Opinion: What will drive our currency's value in 2011

By Roger J Kerr

It would pay not to read too much into the Kiwi jump up to 0.7800 between Christmas and New Year.

In thin, illiquid holiday markets there was a squeeze on in NZD/AUD cross-rate trading as short Kiwi, long AUD position holders closed down their profitable positions before 31 December month-end and aggressively bought the Kiwi. The gains were short-lived and the Kiwi has since returned to the 0.7500/0.7600 area.

The outlook for the NZD/USD rate over coming weeks and months is for further weakness to 0.7200 and perhaps lower.

The main market driver for the lower Kiwi being the EUR/USD rate which is now below $1.2900 and headed for $1.2500.

The Kiwi has some catching up to do on the EUR/USD rate and on top of that the EUR is still heading downwards. Stronger US economic data has come through in recent months as expected and the situation in Europe continues to deteriorate.

However, for the NZD/USD to trade lower it will not just require a lower EUR (which looks assured), but also a lower AUD against the USD.

The AUD reached $1.0150 between Christmas and New Year, however has yet again recoiled from rates above $1.0000 to currently trade at 0.9940. Commodity prices and Aussie economic data will determine future AUD/USD movements and my gut feeling is that both these determinants will be weaker than what the markets expect over coming weeks.

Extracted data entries
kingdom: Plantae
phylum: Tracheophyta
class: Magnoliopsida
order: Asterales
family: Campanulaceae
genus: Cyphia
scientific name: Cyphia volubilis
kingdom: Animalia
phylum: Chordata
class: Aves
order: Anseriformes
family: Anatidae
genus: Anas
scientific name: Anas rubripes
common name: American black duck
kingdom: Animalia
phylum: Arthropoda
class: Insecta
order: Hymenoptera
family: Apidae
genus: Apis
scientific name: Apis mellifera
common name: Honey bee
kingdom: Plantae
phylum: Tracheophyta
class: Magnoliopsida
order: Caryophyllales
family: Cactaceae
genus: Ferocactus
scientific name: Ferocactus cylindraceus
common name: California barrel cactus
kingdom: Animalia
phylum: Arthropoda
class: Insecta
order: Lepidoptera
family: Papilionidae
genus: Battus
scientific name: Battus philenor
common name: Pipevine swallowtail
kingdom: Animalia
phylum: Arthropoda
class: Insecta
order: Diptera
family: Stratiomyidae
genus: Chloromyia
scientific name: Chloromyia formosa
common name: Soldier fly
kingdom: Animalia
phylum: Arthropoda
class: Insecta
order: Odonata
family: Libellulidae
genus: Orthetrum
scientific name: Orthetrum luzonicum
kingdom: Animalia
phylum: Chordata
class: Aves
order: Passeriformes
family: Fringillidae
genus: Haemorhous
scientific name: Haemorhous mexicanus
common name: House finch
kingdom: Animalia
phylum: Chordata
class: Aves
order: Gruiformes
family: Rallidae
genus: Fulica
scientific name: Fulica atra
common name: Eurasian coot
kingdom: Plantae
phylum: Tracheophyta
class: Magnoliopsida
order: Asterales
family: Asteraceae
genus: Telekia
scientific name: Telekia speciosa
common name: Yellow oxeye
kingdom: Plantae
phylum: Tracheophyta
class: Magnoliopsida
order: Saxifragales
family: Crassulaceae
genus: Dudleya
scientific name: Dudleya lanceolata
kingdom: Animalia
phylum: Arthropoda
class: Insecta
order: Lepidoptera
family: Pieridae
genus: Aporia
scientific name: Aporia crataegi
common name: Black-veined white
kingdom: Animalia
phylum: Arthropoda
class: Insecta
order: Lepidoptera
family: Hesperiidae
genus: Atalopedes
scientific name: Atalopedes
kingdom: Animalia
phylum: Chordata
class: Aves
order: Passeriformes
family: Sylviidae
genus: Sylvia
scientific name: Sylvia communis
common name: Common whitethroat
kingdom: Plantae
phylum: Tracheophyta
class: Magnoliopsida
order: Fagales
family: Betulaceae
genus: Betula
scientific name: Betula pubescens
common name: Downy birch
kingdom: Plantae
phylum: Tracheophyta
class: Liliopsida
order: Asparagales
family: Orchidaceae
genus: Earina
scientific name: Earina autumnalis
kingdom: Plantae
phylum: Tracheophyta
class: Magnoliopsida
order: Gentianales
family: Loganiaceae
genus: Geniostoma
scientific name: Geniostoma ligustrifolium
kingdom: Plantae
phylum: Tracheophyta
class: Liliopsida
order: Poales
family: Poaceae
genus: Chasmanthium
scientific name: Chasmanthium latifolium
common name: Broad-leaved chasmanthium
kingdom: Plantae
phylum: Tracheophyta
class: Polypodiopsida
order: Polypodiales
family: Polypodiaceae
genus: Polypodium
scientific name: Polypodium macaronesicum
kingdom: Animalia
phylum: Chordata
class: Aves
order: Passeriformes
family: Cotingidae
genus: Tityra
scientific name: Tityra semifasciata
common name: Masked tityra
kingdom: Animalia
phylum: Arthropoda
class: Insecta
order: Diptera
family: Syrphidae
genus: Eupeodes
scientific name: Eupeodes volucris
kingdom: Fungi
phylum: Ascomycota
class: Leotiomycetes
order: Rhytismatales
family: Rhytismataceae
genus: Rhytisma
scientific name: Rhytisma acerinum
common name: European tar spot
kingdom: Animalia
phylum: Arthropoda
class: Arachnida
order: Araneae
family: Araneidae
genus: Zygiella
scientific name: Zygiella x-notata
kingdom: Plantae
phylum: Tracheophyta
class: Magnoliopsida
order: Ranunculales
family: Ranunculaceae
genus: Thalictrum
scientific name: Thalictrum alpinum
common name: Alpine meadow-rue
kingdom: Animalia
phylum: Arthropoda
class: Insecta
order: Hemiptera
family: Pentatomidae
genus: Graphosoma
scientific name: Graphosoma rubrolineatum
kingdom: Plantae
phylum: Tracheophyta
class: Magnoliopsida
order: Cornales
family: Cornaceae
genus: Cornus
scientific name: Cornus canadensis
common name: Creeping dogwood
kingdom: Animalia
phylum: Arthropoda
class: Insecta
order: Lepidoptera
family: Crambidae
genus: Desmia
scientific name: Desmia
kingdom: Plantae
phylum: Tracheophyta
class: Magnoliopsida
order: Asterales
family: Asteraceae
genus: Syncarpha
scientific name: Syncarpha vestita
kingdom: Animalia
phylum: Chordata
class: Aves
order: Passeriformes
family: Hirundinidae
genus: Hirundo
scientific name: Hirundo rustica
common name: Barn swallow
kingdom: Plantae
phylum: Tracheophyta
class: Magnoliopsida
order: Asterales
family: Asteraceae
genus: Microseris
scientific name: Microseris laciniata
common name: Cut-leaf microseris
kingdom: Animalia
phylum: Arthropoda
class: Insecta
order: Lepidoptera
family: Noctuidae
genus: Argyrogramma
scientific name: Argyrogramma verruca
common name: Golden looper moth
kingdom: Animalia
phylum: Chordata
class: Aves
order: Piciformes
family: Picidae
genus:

## [Set of tasks]
(a) Summarize the currency outlook piece in two sentences.
(b) Duplicate the records word for word, covering the stretch from their first line through the line that contains "genus: Dudleya".

## [Results of the exercise]
(a) The Kiwi's jump to 0.7800 between Christmas and New Year came from NZD/AUD position holders closing profitable short Kiwi positions in thin holiday markets, and it soon fell back to the 0.7500/0.7600 area. The NZD/USD rate is expected to weaken further to 0.7200 or lower, mainly because of a falling EUR/USD rate, though that also requires a lower AUD against the USD.

(b)
kingdom: Plantae
phylum: Tracheophyta
class: Magnoliopsida
order: Asterales
family: Campanulaceae
genus: Cyphia
scientific name: Cyphia volubilis
kingdom: Animalia
phylum: Chordata
class: Aves
order: Anseriformes
family: Anatidae
genus: Anas
scientific name: Anas rubripes
common name: American black duck
kingdom: Animalia
phylum: Arthropoda
class: Insecta
order: Hymenoptera
family: Apidae
genus: Apis
scientific name: Apis mellifera
common name: Honey bee
kingdom: Plantae
phylum: Tracheophyta
class: Magnoliopsida
order: Caryophyllales
family: Cactaceae
genus: Ferocactus
scientific name: Ferocactus cylindraceus
common name: California barrel cactus
kingdom: Animalia
phylum: Arthropoda
class: Insecta
order: Lepidoptera
family: Papilionidae
genus: Battus
scientific name: Battus philenor
common name: Pipevine swallowtail
kingdom: Animalia
phylum: Arthropoda
class: Insecta
order: Diptera
family: Stratiomyidae
genus: Chloromyia
scientific name: Chloromyia formosa
common name: Soldier fly
kingdom: Animalia
phylum: Arthropoda
class: Insecta
order: Odonata
family: Libellulidae
genus: Orthetrum
scientific name: Orthetrum luzonicum
kingdom: Animalia
phylum: Chordata
class: Aves
order: Passeriformes
family: Fringillidae
genus: Haemorhous
scientific name: Haemorhous mexicanus
common name: House finch
kingdom: Animalia
phylum: Chordata
class: Aves
order: Gruiformes
family: Rallidae
genus: Fulica
scientific name: Fulica atra
common name: Eurasian coot
kingdom: Plantae
phylum: Tracheophyta
class: Magnoliopsida
order: Asterales
family: Asteraceae
genus: Telekia
scientific name: Telekia speciosa
common name: Yellow oxeye
kingdom: Plantae
phylum: Tracheophyta
class: Magnoliopsida
order: Saxifragales
family: Crassulaceae
genus: Dudleya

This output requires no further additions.